Neither of them is found
in any very early MS., but their subject-matter certainly goes back to
very primitive times.
_The Secret of Labra_ is taken from Keating's FORUS FEASA AR EIRINN,
edited with translation by the Rev. P.S. Dineen for the Irish Texts
Society, vol. i. p. 172.
_The Carving of mac Datho's Boar_. This is a clean, fierce, fighting
story, notable both for its intensely dramatic _denouement_, and for
the complete absence from it of the magical or supernatural element
which is so common a feature in Gaelic tales. It has been edited and
translated from one MS. by Dr Kuno Meyer, in _Hibernica Minora_
(ANECDOTA OXONIENSIA), 1894, and translated from THE BOOK OF LEINSTER
(twelfth century) in Leahy's HEROIC ROMANCES.

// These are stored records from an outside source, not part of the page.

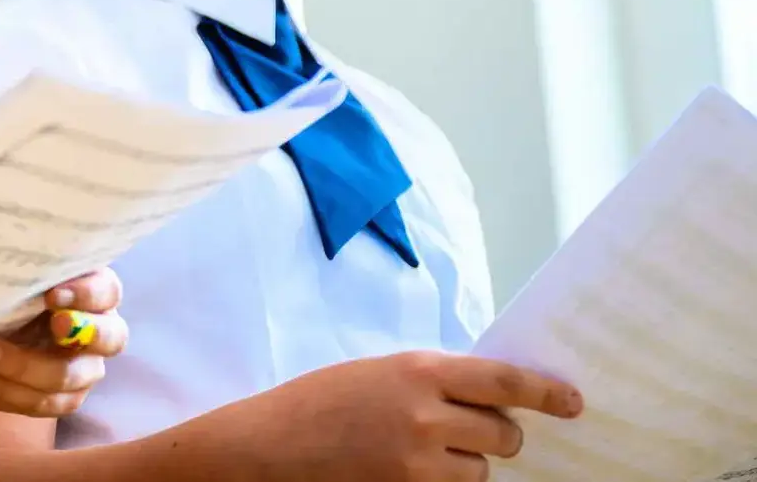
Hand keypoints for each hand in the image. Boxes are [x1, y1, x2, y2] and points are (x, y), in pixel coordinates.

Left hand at [0, 269, 126, 418]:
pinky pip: (41, 403)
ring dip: (21, 367)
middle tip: (49, 325)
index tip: (51, 293)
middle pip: (109, 339)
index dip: (86, 294)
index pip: (107, 290)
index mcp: (93, 290)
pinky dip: (5, 389)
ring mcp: (84, 369)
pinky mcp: (61, 399)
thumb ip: (20, 260)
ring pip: (68, 378)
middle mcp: (99, 330)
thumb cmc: (3, 285)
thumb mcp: (12, 268)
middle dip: (77, 333)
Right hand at [229, 350, 583, 481]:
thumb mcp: (377, 374)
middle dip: (498, 436)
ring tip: (424, 455)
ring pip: (482, 471)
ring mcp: (420, 464)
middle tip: (473, 433)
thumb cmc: (319, 403)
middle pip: (504, 434)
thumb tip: (485, 397)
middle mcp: (427, 416)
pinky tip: (413, 474)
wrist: (270, 446)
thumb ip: (429, 383)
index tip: (572, 401)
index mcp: (418, 371)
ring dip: (467, 465)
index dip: (545, 392)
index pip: (503, 381)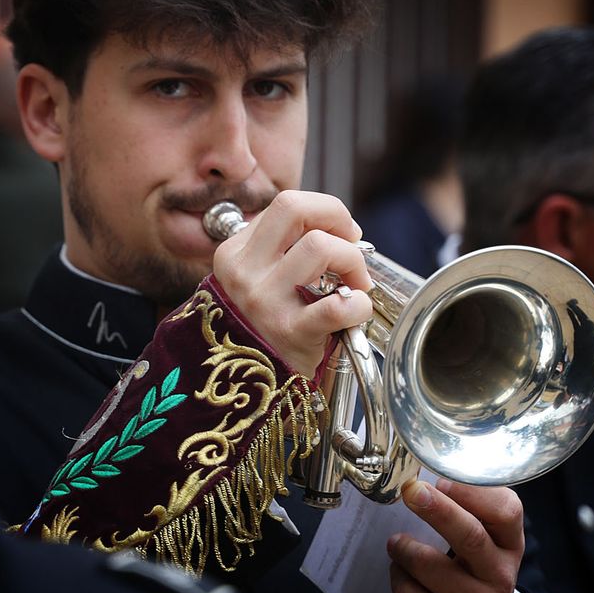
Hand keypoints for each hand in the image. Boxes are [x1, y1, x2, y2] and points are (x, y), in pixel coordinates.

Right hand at [210, 189, 372, 377]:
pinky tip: (356, 309)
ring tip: (355, 284)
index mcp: (234, 254)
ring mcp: (264, 301)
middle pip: (294, 208)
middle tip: (352, 241)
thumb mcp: (255, 280)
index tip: (341, 231)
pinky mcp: (290, 332)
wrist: (241, 387)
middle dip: (337, 217)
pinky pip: (337, 304)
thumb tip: (336, 226)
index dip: (324, 211)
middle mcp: (244, 272)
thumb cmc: (262, 328)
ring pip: (320, 246)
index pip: (285, 205)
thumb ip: (282, 250)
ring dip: (352, 261)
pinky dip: (359, 303)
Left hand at [387, 478, 522, 592]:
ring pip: (429, 565)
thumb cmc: (476, 582)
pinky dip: (397, 578)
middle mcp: (500, 577)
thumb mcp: (487, 551)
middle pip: (470, 536)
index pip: (507, 512)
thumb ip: (468, 517)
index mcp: (510, 547)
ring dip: (403, 549)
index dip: (474, 492)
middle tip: (411, 492)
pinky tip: (401, 577)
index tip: (442, 480)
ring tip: (396, 545)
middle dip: (437, 510)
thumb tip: (422, 480)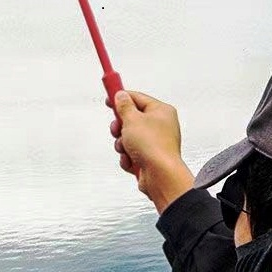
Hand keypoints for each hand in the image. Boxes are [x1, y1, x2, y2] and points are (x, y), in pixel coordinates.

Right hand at [109, 90, 194, 212]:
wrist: (160, 175)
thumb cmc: (154, 147)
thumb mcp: (132, 120)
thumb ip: (124, 106)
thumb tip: (121, 96)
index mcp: (162, 111)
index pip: (138, 98)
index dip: (122, 97)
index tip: (109, 97)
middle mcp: (161, 126)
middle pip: (132, 119)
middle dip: (121, 127)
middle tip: (118, 129)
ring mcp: (155, 143)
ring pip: (129, 138)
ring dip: (122, 144)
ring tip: (126, 148)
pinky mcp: (150, 158)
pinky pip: (131, 153)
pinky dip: (127, 157)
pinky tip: (132, 161)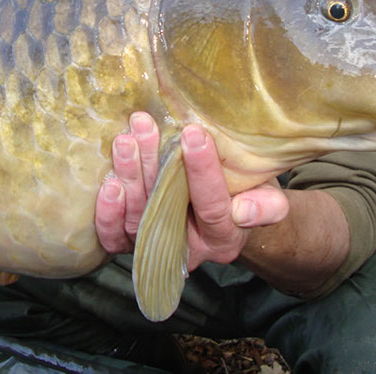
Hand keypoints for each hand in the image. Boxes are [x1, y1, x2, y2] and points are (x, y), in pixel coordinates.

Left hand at [94, 112, 289, 269]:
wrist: (228, 211)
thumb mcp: (268, 195)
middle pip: (165, 211)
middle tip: (145, 127)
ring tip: (126, 139)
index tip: (193, 133)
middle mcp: (189, 248)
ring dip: (129, 176)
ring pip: (136, 220)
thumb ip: (268, 205)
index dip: (202, 171)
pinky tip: (108, 182)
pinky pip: (115, 238)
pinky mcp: (134, 241)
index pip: (213, 206)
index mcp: (225, 237)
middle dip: (152, 165)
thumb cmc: (247, 193)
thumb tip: (245, 211)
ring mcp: (158, 246)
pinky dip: (107, 213)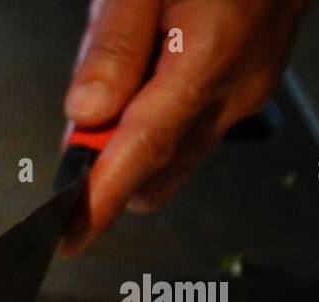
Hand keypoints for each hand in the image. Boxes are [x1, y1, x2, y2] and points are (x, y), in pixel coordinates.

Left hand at [61, 0, 307, 254]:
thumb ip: (114, 48)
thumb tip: (86, 116)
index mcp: (206, 61)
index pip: (142, 154)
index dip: (100, 202)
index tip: (67, 237)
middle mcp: (235, 89)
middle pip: (155, 170)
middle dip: (109, 167)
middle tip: (79, 128)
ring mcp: (248, 89)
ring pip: (173, 153)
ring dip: (134, 141)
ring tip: (119, 79)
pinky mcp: (251, 83)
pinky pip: (193, 125)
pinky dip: (158, 118)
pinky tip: (150, 70)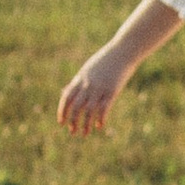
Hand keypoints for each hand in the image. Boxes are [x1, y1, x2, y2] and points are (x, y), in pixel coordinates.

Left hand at [58, 0, 180, 134]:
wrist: (123, 51)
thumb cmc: (106, 60)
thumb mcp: (88, 69)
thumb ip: (79, 81)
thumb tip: (68, 91)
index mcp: (80, 78)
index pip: (67, 97)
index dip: (63, 111)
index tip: (61, 122)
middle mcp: (88, 84)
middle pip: (76, 106)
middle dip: (73, 120)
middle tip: (73, 132)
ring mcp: (100, 87)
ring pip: (89, 110)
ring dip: (86, 123)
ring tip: (85, 133)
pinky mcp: (112, 90)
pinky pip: (104, 108)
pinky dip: (100, 118)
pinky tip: (99, 126)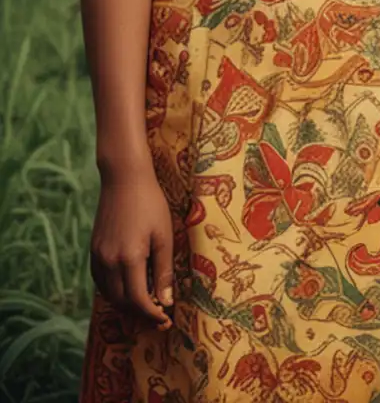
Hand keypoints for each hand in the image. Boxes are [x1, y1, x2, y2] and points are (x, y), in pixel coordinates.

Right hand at [91, 159, 175, 328]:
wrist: (124, 180)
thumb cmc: (151, 204)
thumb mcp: (164, 235)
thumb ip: (164, 269)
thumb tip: (167, 301)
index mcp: (129, 259)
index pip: (138, 300)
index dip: (152, 314)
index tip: (165, 319)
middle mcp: (109, 263)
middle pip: (122, 302)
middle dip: (140, 313)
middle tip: (159, 316)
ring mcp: (98, 258)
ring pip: (109, 295)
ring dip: (127, 305)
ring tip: (147, 305)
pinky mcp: (93, 252)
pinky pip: (101, 282)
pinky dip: (115, 292)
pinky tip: (129, 289)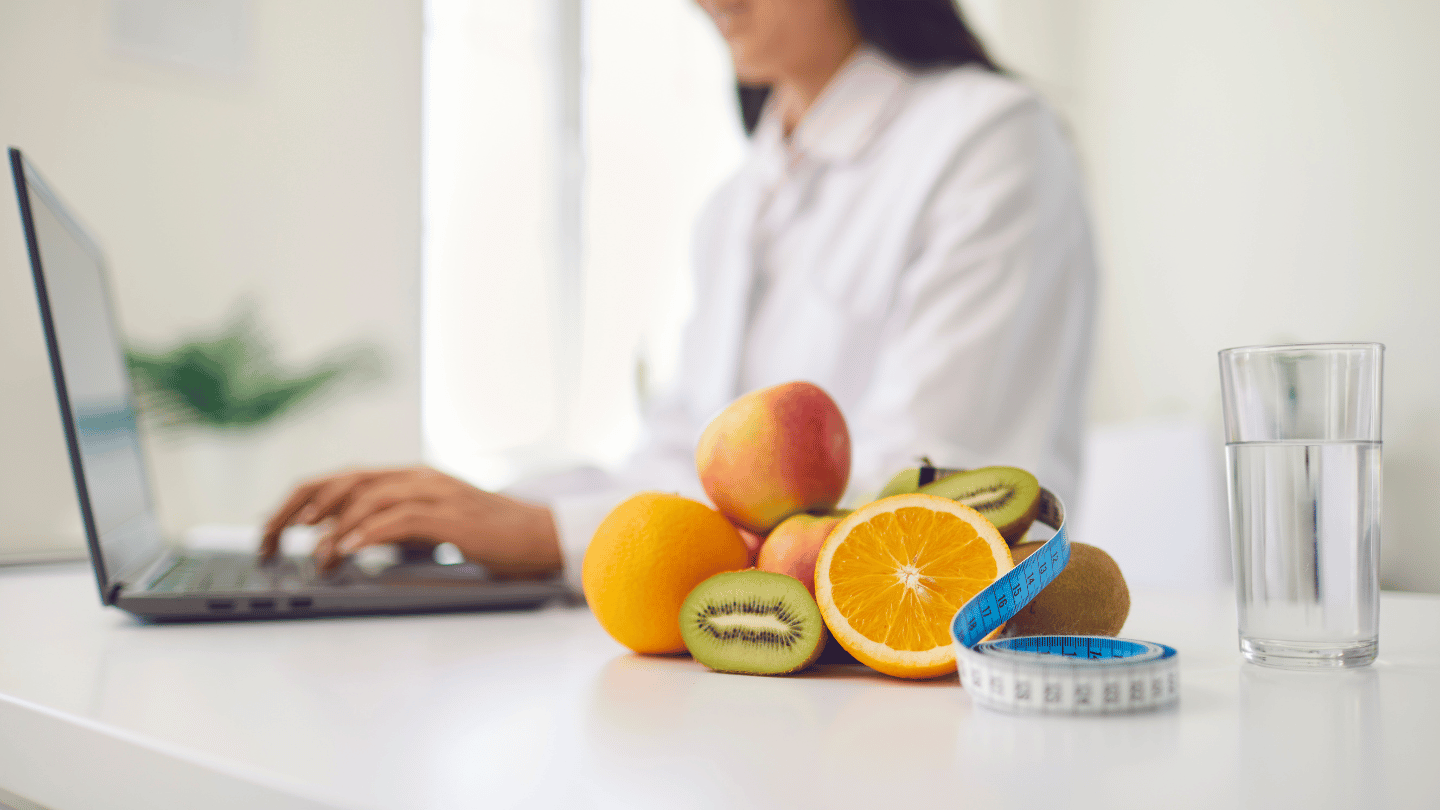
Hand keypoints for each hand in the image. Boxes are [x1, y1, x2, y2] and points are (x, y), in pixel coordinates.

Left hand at [259, 466, 561, 577]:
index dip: (300, 501)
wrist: (543, 537)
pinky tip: (347, 550)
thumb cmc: (490, 538)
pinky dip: (366, 534)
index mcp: (410, 477)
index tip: (272, 528)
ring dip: (332, 528)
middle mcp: (418, 477)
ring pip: (367, 497)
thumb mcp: (432, 528)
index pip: (341, 479)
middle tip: (269, 539)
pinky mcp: (451, 516)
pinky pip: (398, 519)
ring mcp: (436, 493)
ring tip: (313, 556)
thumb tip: (345, 544)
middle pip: (343, 481)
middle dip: (298, 510)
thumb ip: (395, 526)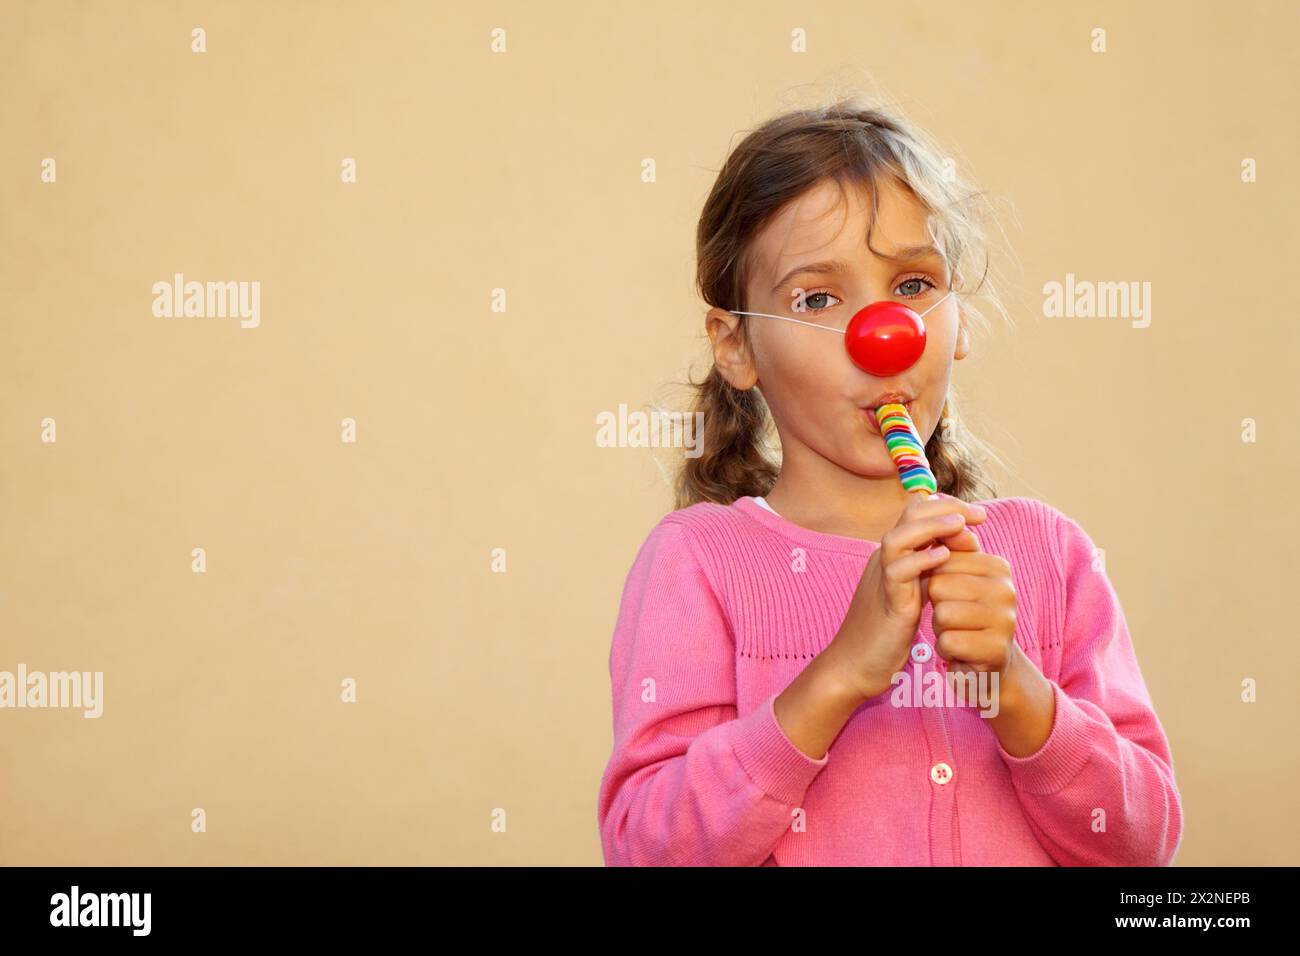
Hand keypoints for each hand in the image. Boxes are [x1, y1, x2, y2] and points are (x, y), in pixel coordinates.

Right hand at [826, 493, 987, 702]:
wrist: (854, 665)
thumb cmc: (886, 632)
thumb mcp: (913, 594)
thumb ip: (931, 570)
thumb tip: (960, 547)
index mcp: (893, 555)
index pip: (918, 513)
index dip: (947, 507)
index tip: (978, 516)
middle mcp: (884, 560)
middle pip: (909, 514)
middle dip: (947, 508)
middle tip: (980, 515)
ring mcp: (882, 579)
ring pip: (899, 537)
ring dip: (932, 526)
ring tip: (960, 525)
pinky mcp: (886, 602)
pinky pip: (898, 572)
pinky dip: (921, 560)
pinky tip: (944, 557)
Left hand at [927, 549, 1018, 693]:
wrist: (988, 666)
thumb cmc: (966, 618)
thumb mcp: (958, 580)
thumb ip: (950, 550)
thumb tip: (940, 510)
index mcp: (998, 567)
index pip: (941, 561)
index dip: (934, 582)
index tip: (952, 596)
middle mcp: (1006, 589)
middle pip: (938, 587)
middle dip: (936, 606)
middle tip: (955, 619)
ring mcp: (1005, 620)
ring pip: (942, 614)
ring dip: (940, 629)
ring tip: (959, 633)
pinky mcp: (997, 650)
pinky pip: (948, 642)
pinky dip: (946, 650)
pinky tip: (961, 652)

_The Vengeance of Mesgedra_. This story, as I have given it, is a
combination of two tales, _The Siege of Howth_ and _The Death of King
Conor_. The second really completes the first, though they are not
found united in Irish literature. Both pieces are given in O'Curry's
MS. MATERIALS OF IRISH HISTORY, and Miss Hull has printed translations
of them in her CUCHULLIN SAGA, the translation of the _Siege_ being by
Dr Whitly Stokes and that of the _Death of Conor_ by O'Curry. These
are very ancient tales and contain a strong barbaric element.